Sanders, Socialism and the Pursuit of Happiness
Contrary to the senator's assertion, socialism doesn't bring contentment.
Despite chilly weather over much of the nation, on Monday we celebrated the first day of spring. Perhaps it’s a coincidence, but the onset of spring and the optimism brought on by the change in seasons may have been a reason the International Day of Happiness also was celebrated on March 20, as it has been since 2013.
If you’ve never heard of the event, you’re not alone. It’s a creation of the UN’s Sustainable Development Solutions Network (SDSN). The date also marks the release of the SDSN’s World Happiness Report, which revealed that Norway had taken from Denmark the coveted title of happiest nation. Meanwhile, the United States — the land of “Life, Liberty and the pursuit of Happiness” — slipped one spot to a pedestrian 14th place in the rankings.
Leftists, of course, were giddy upon hearing the news. “Why are the people in Norway so much happier than the U.S.?” asked Senator Bernie Sanders on his social media page. “It’s not that complicated.” Naturally, he recited the standard socialist talking points, such as Norway’s tuition-free public college, paid sick leave for workers, a lower childhood poverty rate, and — of course — a single-payer health care system. “As we strive to be a more just society,” concluded Sanders, “we must follow the examples of our brothers and sisters in other countries who have made better progress.”
So what makes any nation a happy nation, according to the SDSN? “Happy countries are the ones that have a healthy balance of prosperity … and social capital, meaning a high degree of trust in a society, low inequality and confidence in government,” said SDSN director Jeffrey Sachs. The World Happiness Report measures this in six metrics: per capita GDP, healthy life expectancy, freedom, generosity, social support, and absence of corruption in government or business. One might expect the land of the free and the home of the brave to clean up in these six categories. But not the SDSN.
In this year’s report, the last chapter — written by Sachs — is on “Restoring American Happiness.” Needless to say, he believes the problem isn’t economic, but social: “To escape this social quagmire, America’s happiness agenda should center on rebuilding social capital,” Sachs writes. “This will require a keen focus on the … factors that have contributed to falling social trust and confidence in government.” Sachs’s laundry list includes campaign finance reform, reducing income inequality, an expanded social safety net, higher taxes on the wealthy, greater public financing of health and education, more multiculturalism, “moving past” the anti-Islamic fear stoked by the 9/11 attack, and improving educational access and attainment.

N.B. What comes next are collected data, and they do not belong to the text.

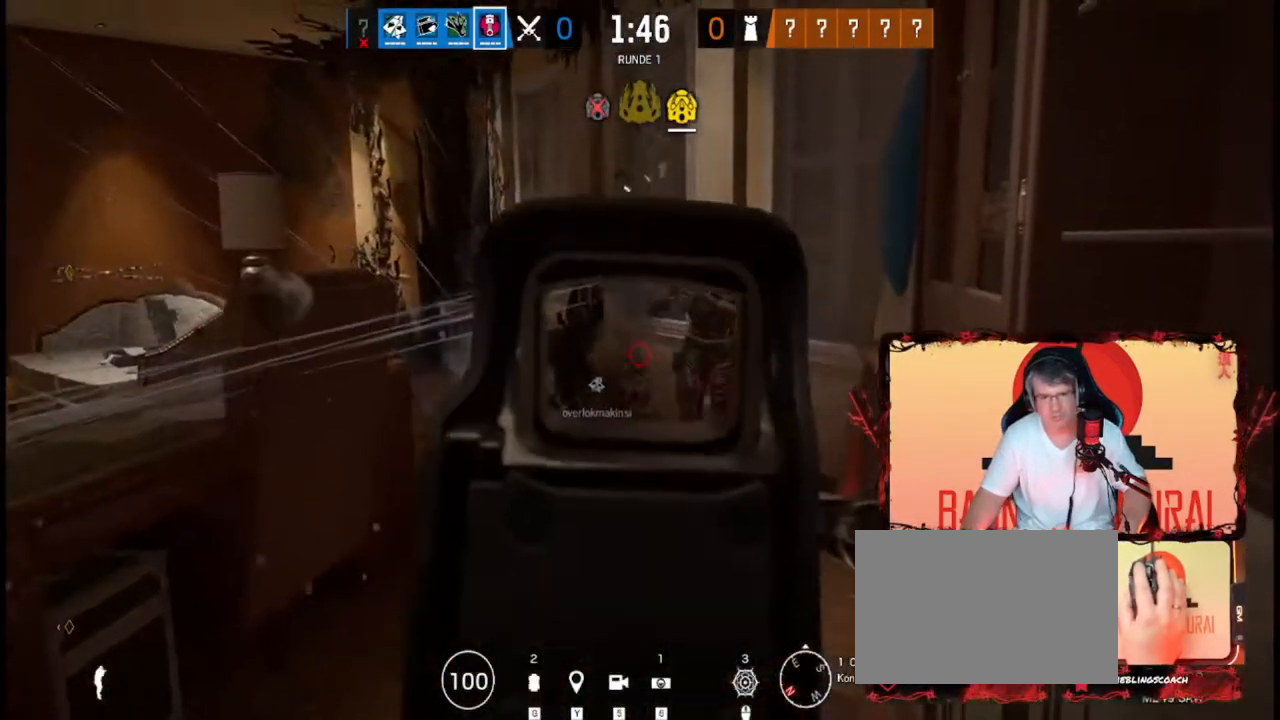
{"keys": [], "events": [[280, "s", "up"]]}
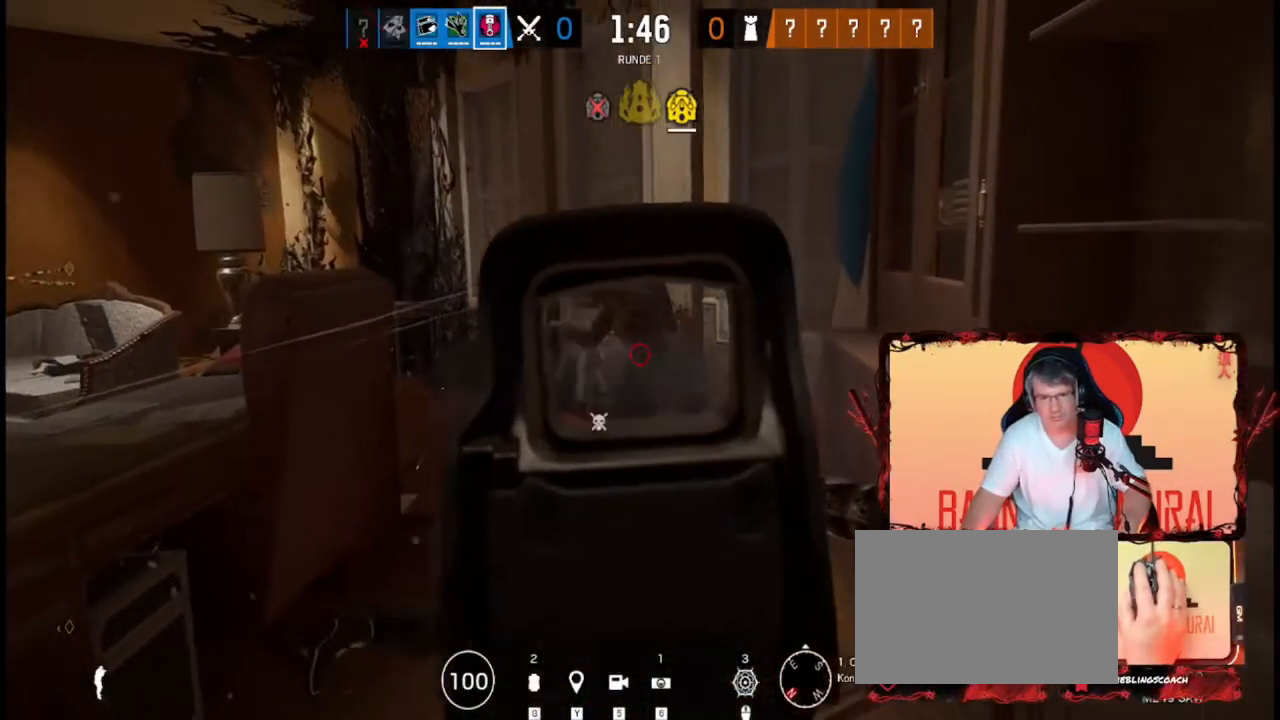
{"keys": ["s"], "events": [[280, "s", "down"], [400, "a", "down"], [480, "a", "up"]]}
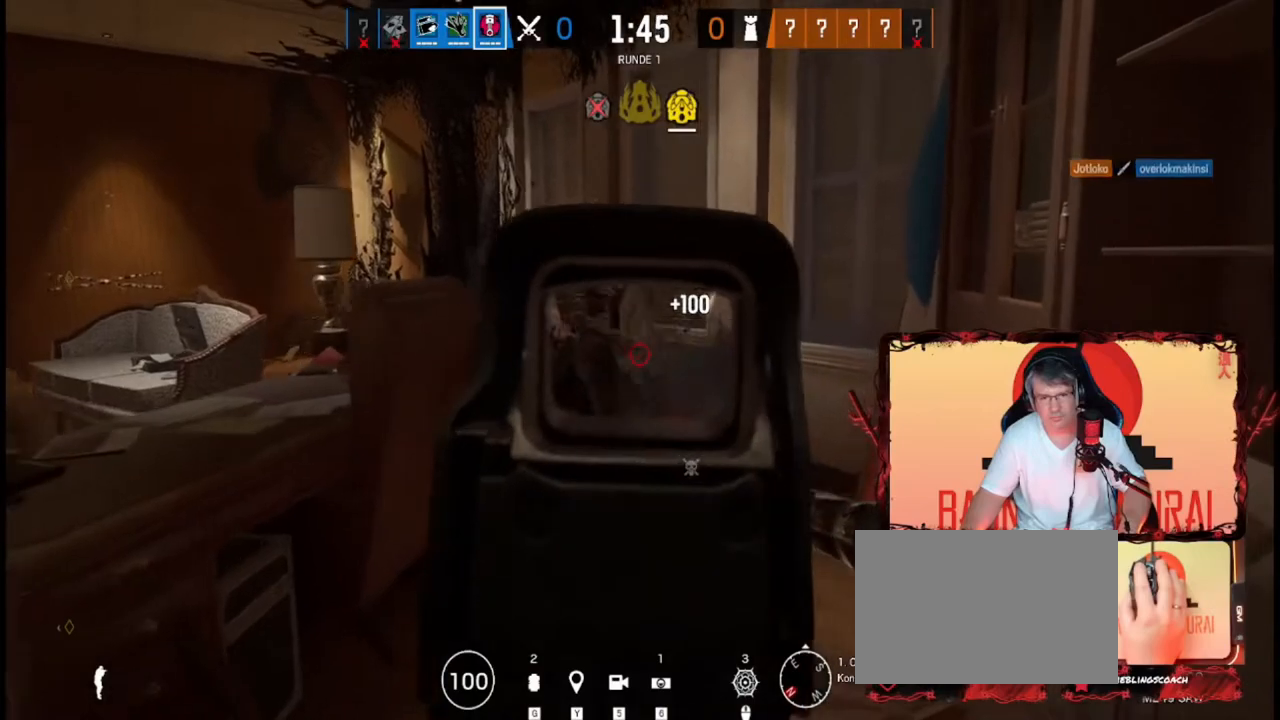
{"keys": ["d"], "events": [[80, "s", "up"], [520, "d", "down"]]}
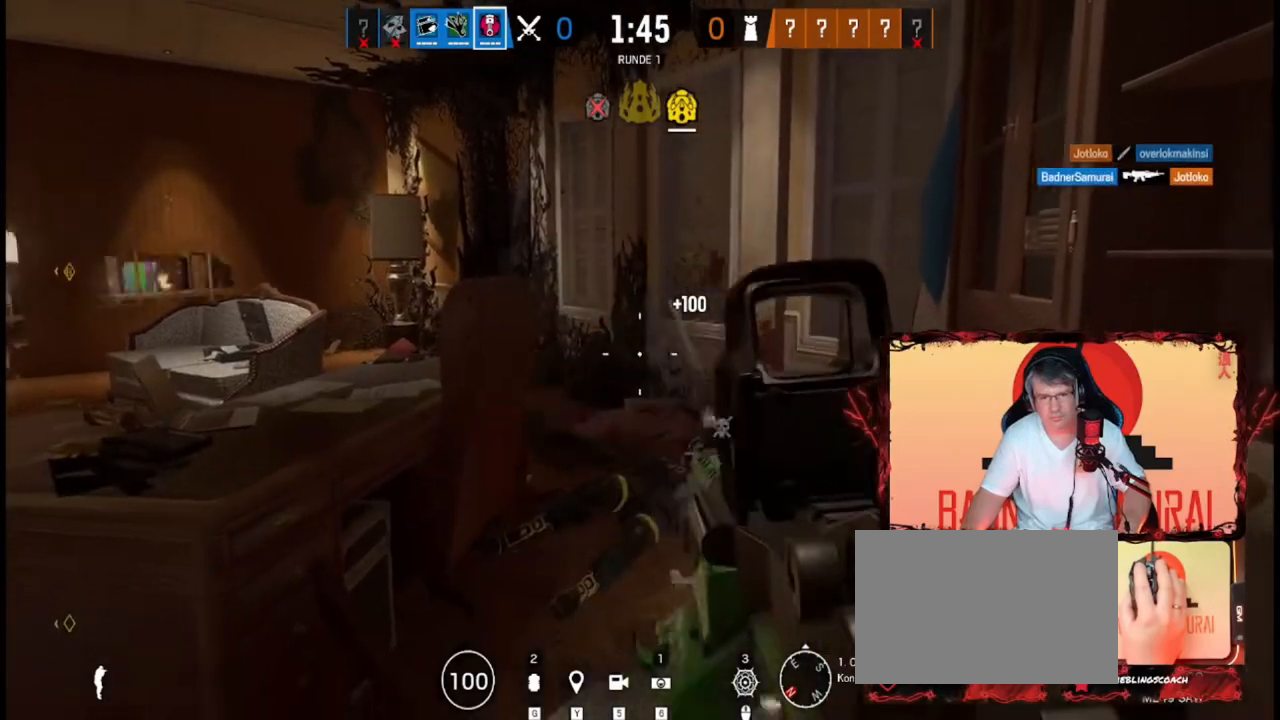
{"keys": ["w"], "events": [[80, "w", "down"], [200, "d", "up"]]}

In short, the goal is to make America more like the socialist paradise of Europe, and Donald Trump, with his budget featuring “tax cuts at the top, throwing people off the healthcare rolls, [and] cutting Meals on Wheels in order to raise military spending,” isn’t the person to get us there.
Yet we would argue that the ultimate destination of Western European-style socialism is Venezuela, the nation that has fallen farthest in the five years this happiness survey has been taken. Indeed, the government that once subsidized everything now can’t feed its own people.
Nor is the SDSN and its socialist thumb on the scale the only gauge of happiness. Consider, as writer Peter Johnson does, a completely different measuring stick put out by Gallup called the Global Emotions Report. On that survey we find the world’s happiest nation is Paraguay, and several other Latin American nations rise into the top tier despite their poverty and generally corrupt governmental structures.
And having spent many months in Paraguay to witness this first-hand, Johnson takes a dim view of the SDSN’s efforts: “So a committee of jet-setting elitists decided to tell the rest of the world what happiness looks like. In short, the survey’s authors undertook an ambitious project: to align the UN’s international development work with actual data about happiness in the countries where they work.”
Amazing how that works, huh? They redefine happiness to justify their own beliefs.
Our nation’s guarantee of “Life, Liberty and the pursuit of Happiness” doesn’t mean all of us will achieve happiness — only that we’re free to reach for it. The provision of happiness will inevitably overwhelm Life and Liberty.
This concept simply isn’t reflected a survey that promotes statism, but it makes itself known by the fact that far more people seek to come here and achieve happiness than leave to seek their satisfaction elsewhere. So, ask yourself: Why are Bernie Sanders and his ilk hanging around here? Why haven’t they headed off to a more happy place? No one’s stopping them, and surely there are those who’d be most happy to pay for their safe passage to Norway — provided they get one-way tickets.